▶ **SUPPLIED MATERIAL**:
------------------------------------
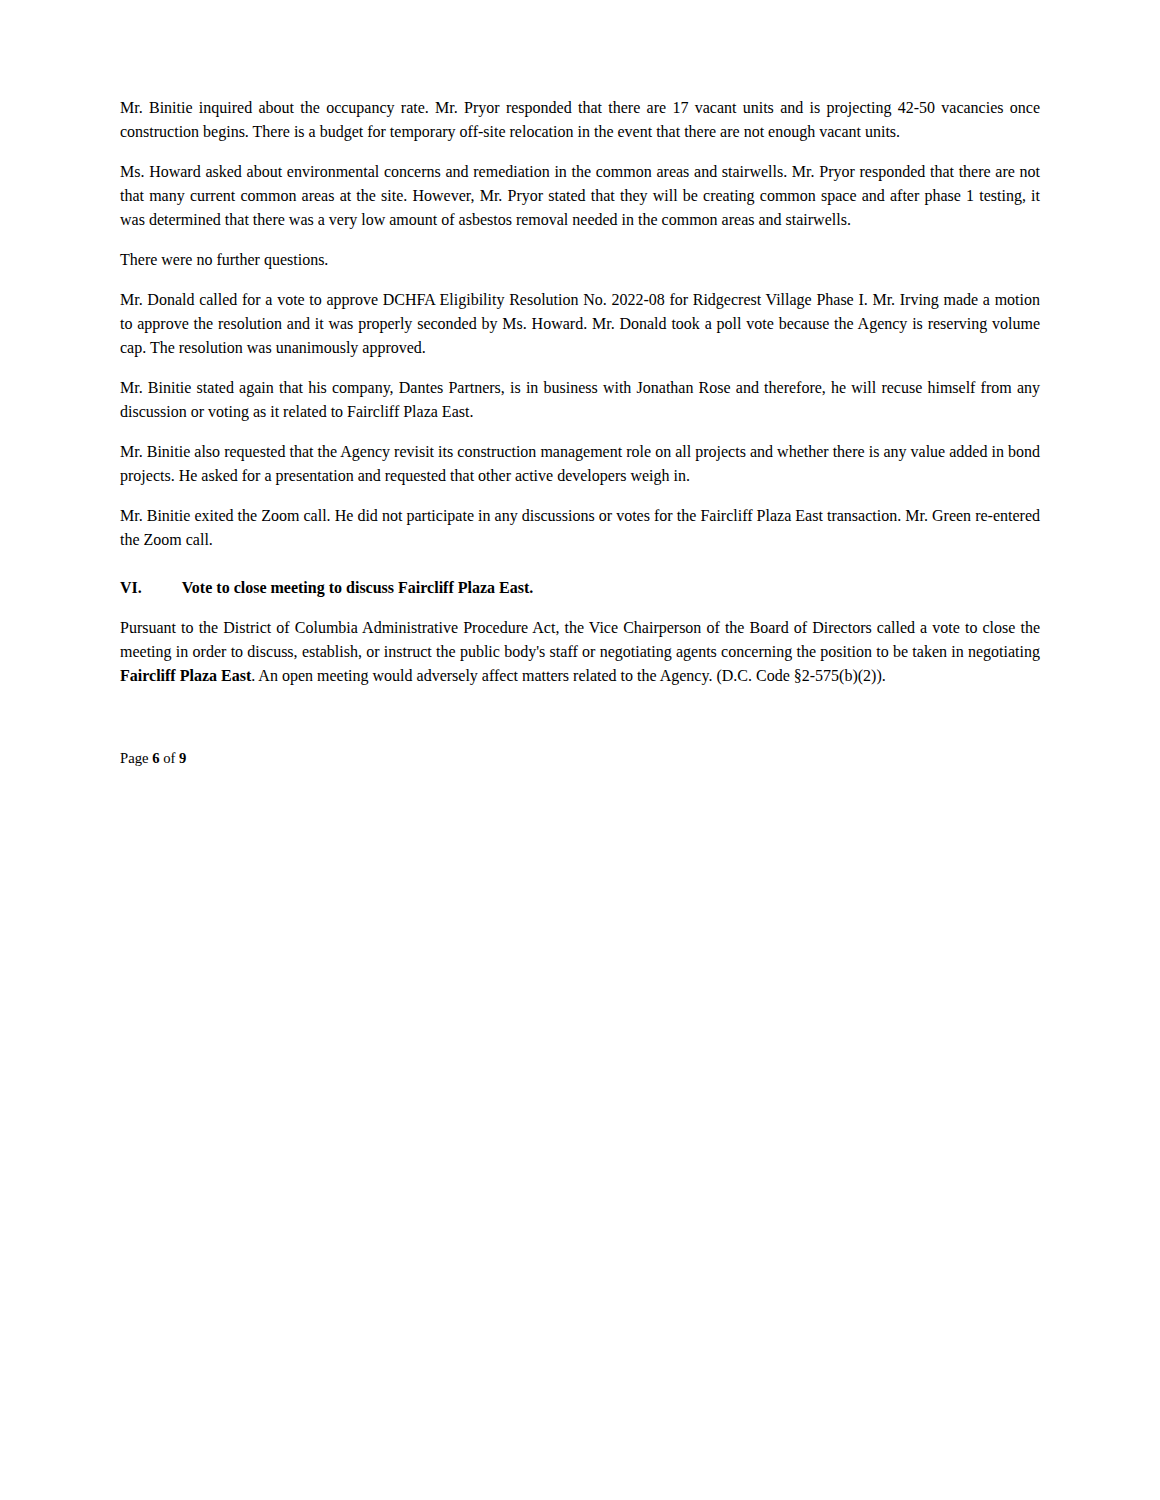Mr. Binitie inquired about the occupancy rate. Mr. Pryor responded that there are 17 vacant units and is projecting 42-50 vacancies once construction begins. There is a budget for temporary off-site relocation in the event that there are not enough vacant units.
Ms. Howard asked about environmental concerns and remediation in the common areas and stairwells. Mr. Pryor responded that there are not that many current common areas at the site. However, Mr. Pryor stated that they will be creating common space and after phase 1 testing, it was determined that there was a very low amount of asbestos removal needed in the common areas and stairwells.
There were no further questions.
Mr. Donald called for a vote to approve DCHFA Eligibility Resolution No. 2022-08 for Ridgecrest Village Phase I. Mr. Irving made a motion to approve the resolution and it was properly seconded by Ms. Howard. Mr. Donald took a poll vote because the Agency is reserving volume cap. The resolution was unanimously approved.
Mr. Binitie stated again that his company, Dantes Partners, is in business with Jonathan Rose and therefore, he will recuse himself from any discussion or voting as it related to Faircliff Plaza East.
Mr. Binitie also requested that the Agency revisit its construction management role on all projects and whether there is any value added in bond projects. He asked for a presentation and requested that other active developers weigh in.
Mr. Binitie exited the Zoom call. He did not participate in any discussions or votes for the Faircliff Plaza East transaction. Mr. Green re-entered the Zoom call.
VI. Vote to close meeting to discuss Faircliff Plaza East.
Pursuant to the District of Columbia Administrative Procedure Act, the Vice Chairperson of the Board of Directors called a vote to close the meeting in order to discuss, establish, or instruct the public body's staff or negotiating agents concerning the position to be taken in negotiating Faircliff Plaza East. An open meeting would adversely affect matters related to the Agency. (D.C. Code §2-575(b)(2)).
Page 6 of 9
------------------------------------
In the records above, each line with the string "meeting" should be copied.

VI. Vote to close meeting to discuss Faircliff Plaza East.
Pursuant to the District of Columbia Administrative Procedure Act, the Vice Chairperson of the Board of Directors called a vote to close the meeting in order to discuss, establish, or instruct the public body's staff or negotiating agents concerning the position to be taken in negotiating Faircliff Plaza East. An open meeting would adversely affect matters related to the Agency. (D.C. Code §2-575(b)(2)).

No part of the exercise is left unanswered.